Why else do sashimi restaurants that specialize in cutting their fillets from live fish do such brisk business in Japan? Another version of sashimi is a live shrimp that is quickly beheaded and shelled and handed over to the diner while still wriggling. The object is to swallow the poor thing in one bite so you can feel it "dance" in your throat as it goes down. The Koreans go one step further. Imagine fishing a small live octopus out of a bowl of water, dipping it in sauce then eating it whole while its tentacles frantically cling every which way to your lips, chin and cheeks.

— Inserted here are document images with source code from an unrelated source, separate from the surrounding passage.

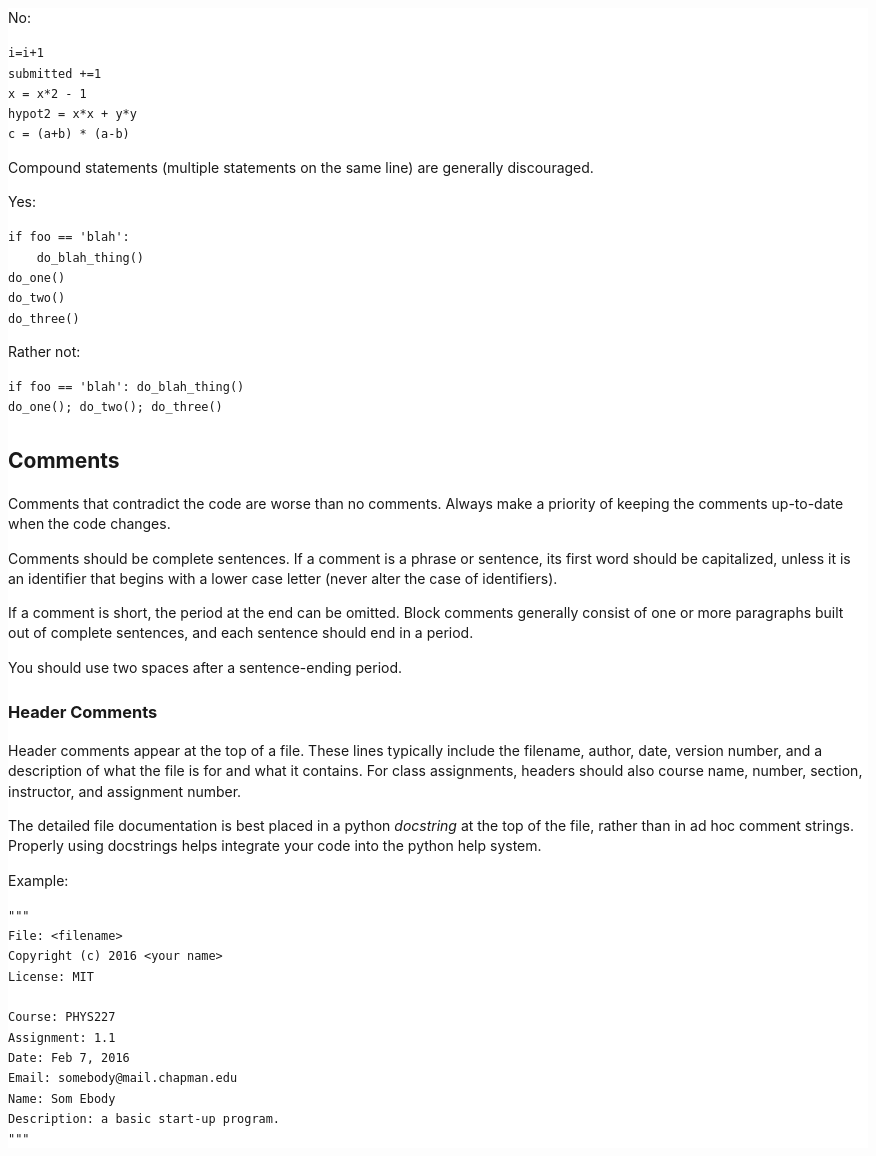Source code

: No:

	i=i+1
	submitted +=1
	x = x*2 - 1
	hypot2 = x*x + y*y
	c = (a+b) * (a-b)

Compound statements (multiple statements on the same line) are generally discouraged.

Yes:

	if foo == 'blah':
		do_blah_thing()
	do_one()
	do_two()
	do_three()

Rather not:

	if foo == 'blah': do_blah_thing()
	do_one(); do_two(); do_three()

## Comments

Comments that contradict the code are worse than no comments.  Always make a priority of keeping the comments up-to-date when the code changes.

Comments should be complete sentences.  If a comment is a phrase or sentence, its first word should be capitalized, unless it is an identifier that begins with a lower case letter (never alter the case of identifiers).

If a comment is short, the period at the end can be omitted.  Block comments generally consist of one or more paragraphs built out of complete sentences, and each sentence should end in a period.

You should use two spaces after a sentence-ending period.

### Header Comments
Header comments appear at the top of a file. These lines typically include the filename, author, date, version number, and a description of what the file is for and what it contains. For class assignments, headers should also course name, number, section, instructor, and assignment
number.

The detailed file documentation is best placed in a python *docstring*
at the top of the file, rather than in ad hoc comment strings. Properly
using docstrings helps integrate your code into the python help system.

Example:

    """
    File: <filename>  
    Copyright (c) 2016 <your name>
    License: MIT

    Course: PHYS227
    Assignment: 1.1
    Date: Feb 7, 2016
    Email: somebody@mail.chapman.edu
    Name: Som Ebody
    Description: a basic start-up program.
    """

And lest you believe only uncommon foodstuffs lend themselves to the strange and exotic, well, think again.
The common egg becomes a specialty gourmet item when salted or aged. Hence, our local itlog na maalat (especially delectable when teamed with chopped tomatoes, diced green mangoes and a dollop of bagoong) and the rather exaggeratedly named century eggs with their slightly ammoniac flavor and brownish whites and green yolks.
Or how about rich, dark chocolate? Traditionally a dessert ingredient or a sweet in its own right, it is a main ingredient in the spicy Mexican poblano mole. Dried chili peppers, ground nuts and spices and charred avocado leaves also go into this very popular savory sauce.
And then there’s coffee. The customary way of taking it is either black or with cream or milk. Sweetness depends on where you are in the world though diabetics would be advised to keep in mind that in some countries a close to half a cup of sugar is not deemed too much of a good thing. For the more adventurous, Starbucks and other coffee bars have come up with a plethora of concoctions to satisfy the universal hankering for beverages based on this aromatic bean. But I very much doubt they will ever do as the Laplanders do and dunk butter in their cups of steaming coffee for a fortifying hot drink.
Beauty is in the eye of the beholder but our aesthetic proclivities are shaped by the various cultural forces at work on us at any given time and place. The same goes for food and our taste buds. Frankly, I think we are all discriminating diners, our ingrained loves and hates in the gustatory arena dictate what we consider simply to die for, not bad at all, just barely palatable or fit to toss into the garbage bin with nary a second thought or an experimental bite.